Do this >> Pick out each line in the items below that contains the string "typed", matching case, and copy those lines out in full.

Extracted records:
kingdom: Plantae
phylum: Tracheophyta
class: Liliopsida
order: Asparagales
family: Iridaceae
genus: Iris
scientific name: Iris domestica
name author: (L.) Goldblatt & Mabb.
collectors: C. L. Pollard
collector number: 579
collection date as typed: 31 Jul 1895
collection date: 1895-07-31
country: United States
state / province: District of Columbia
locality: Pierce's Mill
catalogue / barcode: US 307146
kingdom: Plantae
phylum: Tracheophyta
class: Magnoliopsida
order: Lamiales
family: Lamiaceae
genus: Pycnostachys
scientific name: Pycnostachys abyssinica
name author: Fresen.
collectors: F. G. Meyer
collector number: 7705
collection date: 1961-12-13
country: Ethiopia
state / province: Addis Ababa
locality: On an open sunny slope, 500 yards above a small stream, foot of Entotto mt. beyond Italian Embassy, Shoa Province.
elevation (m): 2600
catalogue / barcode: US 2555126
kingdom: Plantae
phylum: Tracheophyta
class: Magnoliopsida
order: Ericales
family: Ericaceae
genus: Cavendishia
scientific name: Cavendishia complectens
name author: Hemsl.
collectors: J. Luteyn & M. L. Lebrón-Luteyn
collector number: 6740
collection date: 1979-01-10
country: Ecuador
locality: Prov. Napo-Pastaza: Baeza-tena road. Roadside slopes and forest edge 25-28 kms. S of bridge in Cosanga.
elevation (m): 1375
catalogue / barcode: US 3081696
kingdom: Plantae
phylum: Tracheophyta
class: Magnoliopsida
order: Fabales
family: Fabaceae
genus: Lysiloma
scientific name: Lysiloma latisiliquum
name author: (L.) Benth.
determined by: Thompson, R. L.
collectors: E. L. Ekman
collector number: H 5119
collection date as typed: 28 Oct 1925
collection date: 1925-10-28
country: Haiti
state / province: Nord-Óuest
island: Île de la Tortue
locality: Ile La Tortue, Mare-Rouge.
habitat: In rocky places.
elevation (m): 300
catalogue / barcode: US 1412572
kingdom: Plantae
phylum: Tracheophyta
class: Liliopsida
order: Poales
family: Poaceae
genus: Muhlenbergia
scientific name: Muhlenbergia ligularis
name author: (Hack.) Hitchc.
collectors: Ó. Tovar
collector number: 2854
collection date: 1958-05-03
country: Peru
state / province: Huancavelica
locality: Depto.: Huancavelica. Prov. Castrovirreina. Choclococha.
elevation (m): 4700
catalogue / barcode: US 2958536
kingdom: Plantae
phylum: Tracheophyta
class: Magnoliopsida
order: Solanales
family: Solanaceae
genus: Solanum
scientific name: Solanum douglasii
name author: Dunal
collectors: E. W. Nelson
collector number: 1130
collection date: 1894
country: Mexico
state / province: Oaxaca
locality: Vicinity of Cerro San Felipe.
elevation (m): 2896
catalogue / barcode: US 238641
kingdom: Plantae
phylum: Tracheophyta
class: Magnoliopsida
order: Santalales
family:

Output below >>
collection date as typed: 31 Jul 1895
collection date as typed: 28 Oct 1925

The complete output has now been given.